*PAGE EXCERPT:*
App Advertising & Acquisition

 

At 173tech, we work with subscription businesses navigating the particular complexities of mobile app acquisition and retention. We have seen businesses underestimate the technical complexity of measuring app conversions accurately, leading to misallocated marketing budgets and flawed strategic decisions. This article explores the specific challenges facing app-based subscription businesses and provides practical guidance for companies seeking to build sustainable mobile acquisition strategies.

Unique Economics Of App-Based Subscriptions

Acquisition costs for app-based subscriptions are typically higher than for comparable web-based services, and there are several reasons for this. First, installing an app introduces an extra point of friction that web services simply don’t have. Users must not only decide to try the service, but also commit device storage and navigate app-store processes before they experience any real value. By contrast, web-based services allow users to begin trials immediately in their browsers, which generally leads to higher conversion rates.

Platform fees add another layer of complexity. Apple and Google take between 15% and 30% of subscription revenue processed through their payment systems, which can have a significant impact on unit economics. Web-based subscriptions, by comparison, allow businesses to retain a much larger share of revenue. While recent regulatory changes have introduced some alternative payment options, the vast majority of app-based subscriptions still rely on platform payment systems, making these fees a practical reality for most businesses.

App-based subscriptions also face a higher risk of users churning immediately after trial periods. Mobile users often behave differently from web users, with a tendency to download apps on impulse and abandon them just as quickly. This can result in businesses spending heavily to acquire subscribers who never intend to stay long-term, instead using free trials to access content or features before cancelling straight away.

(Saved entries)
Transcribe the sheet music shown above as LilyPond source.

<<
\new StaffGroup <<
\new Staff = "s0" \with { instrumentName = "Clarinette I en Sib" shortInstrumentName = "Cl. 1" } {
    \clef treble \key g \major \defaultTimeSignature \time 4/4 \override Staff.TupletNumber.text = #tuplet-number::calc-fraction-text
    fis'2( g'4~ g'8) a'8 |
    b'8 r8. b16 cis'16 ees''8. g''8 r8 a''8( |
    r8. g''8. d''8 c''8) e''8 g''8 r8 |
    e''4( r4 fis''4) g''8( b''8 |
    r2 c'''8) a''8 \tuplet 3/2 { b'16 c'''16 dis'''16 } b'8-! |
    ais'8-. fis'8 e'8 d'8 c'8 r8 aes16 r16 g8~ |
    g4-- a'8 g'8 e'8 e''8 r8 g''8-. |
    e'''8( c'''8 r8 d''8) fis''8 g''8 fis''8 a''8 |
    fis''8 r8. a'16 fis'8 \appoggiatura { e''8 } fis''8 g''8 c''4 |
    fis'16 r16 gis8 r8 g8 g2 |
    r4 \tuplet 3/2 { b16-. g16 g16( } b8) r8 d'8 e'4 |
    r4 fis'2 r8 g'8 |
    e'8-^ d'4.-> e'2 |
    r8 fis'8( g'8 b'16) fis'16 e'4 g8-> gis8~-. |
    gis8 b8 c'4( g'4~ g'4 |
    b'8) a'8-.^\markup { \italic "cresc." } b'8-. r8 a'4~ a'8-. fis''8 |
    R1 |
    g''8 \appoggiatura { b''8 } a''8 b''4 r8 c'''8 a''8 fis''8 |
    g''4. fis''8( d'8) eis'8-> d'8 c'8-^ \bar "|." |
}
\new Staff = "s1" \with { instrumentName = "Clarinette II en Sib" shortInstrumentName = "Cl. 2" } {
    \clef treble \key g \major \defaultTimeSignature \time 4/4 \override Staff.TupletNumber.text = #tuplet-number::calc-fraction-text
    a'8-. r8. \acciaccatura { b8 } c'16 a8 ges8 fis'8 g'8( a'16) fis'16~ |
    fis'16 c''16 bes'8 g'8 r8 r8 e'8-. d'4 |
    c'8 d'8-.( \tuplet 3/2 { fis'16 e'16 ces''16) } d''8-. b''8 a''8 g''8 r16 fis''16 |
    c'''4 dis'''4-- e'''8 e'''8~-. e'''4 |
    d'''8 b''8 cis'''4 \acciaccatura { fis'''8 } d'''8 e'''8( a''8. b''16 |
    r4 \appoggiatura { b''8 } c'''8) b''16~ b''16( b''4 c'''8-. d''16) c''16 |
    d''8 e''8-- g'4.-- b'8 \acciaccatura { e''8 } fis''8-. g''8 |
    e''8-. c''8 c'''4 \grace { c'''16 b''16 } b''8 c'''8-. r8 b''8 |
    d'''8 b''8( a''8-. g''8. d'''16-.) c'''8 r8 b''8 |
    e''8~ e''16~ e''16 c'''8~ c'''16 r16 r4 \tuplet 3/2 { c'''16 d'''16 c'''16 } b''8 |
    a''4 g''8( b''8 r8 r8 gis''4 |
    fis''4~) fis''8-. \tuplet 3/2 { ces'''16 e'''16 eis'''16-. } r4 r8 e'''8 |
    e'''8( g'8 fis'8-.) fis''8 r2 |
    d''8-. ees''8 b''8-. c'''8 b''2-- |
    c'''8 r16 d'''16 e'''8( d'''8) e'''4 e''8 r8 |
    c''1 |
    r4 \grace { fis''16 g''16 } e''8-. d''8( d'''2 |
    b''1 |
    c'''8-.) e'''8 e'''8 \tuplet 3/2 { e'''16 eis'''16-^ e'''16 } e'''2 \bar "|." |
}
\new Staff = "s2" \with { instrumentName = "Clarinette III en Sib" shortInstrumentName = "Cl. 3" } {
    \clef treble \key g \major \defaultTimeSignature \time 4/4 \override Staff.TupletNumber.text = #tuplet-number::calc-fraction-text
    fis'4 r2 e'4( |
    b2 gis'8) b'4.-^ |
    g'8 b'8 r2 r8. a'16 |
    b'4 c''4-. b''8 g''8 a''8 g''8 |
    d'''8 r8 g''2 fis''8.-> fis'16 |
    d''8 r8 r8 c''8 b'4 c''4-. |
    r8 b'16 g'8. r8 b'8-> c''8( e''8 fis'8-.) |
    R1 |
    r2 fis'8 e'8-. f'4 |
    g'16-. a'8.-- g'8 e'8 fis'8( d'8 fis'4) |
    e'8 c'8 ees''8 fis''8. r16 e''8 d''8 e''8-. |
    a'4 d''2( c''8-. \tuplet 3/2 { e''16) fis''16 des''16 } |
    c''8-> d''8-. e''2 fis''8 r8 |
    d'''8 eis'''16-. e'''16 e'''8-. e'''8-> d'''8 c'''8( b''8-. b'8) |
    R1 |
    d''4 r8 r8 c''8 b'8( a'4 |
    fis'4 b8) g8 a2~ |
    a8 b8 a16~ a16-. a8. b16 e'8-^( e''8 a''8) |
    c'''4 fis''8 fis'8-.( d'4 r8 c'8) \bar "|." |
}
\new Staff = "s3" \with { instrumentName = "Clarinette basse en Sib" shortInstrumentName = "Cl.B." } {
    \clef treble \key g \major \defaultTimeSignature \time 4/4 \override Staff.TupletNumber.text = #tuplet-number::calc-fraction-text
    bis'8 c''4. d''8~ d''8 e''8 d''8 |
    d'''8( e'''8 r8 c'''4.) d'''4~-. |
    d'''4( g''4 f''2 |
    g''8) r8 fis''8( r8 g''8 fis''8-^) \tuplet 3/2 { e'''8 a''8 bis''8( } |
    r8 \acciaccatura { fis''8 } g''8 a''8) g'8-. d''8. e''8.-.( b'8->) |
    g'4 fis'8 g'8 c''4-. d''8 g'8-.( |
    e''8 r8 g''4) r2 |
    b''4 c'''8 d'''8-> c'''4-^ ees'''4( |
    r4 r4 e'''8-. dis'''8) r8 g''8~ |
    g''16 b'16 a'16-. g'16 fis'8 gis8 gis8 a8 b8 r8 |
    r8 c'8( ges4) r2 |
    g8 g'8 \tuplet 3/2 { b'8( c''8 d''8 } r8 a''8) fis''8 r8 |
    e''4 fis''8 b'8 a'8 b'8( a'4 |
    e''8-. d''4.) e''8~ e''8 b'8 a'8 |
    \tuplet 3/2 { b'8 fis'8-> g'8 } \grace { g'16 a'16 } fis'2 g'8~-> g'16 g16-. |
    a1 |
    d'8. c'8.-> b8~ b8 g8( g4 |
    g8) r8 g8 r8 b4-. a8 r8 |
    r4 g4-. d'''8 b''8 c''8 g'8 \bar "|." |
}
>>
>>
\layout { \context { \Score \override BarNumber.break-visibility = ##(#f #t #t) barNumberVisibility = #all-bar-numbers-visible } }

*GOAL OF THE EXERCISE:* Copy, word for word, everything in the app advertising text from "Platform fees add" down to "for most businesses.".

*FINAL ANSWER:*
Platform fees add another layer of complexity. Apple and Google take between 15% and 30% of subscription revenue processed through their payment systems, which can have a significant impact on unit economics. Web-based subscriptions, by comparison, allow businesses to retain a much larger share of revenue. While recent regulatory changes have introduced some alternative payment options, the vast majority of app-based subscriptions still rely on platform payment systems, making these fees a practical reality for most businesses.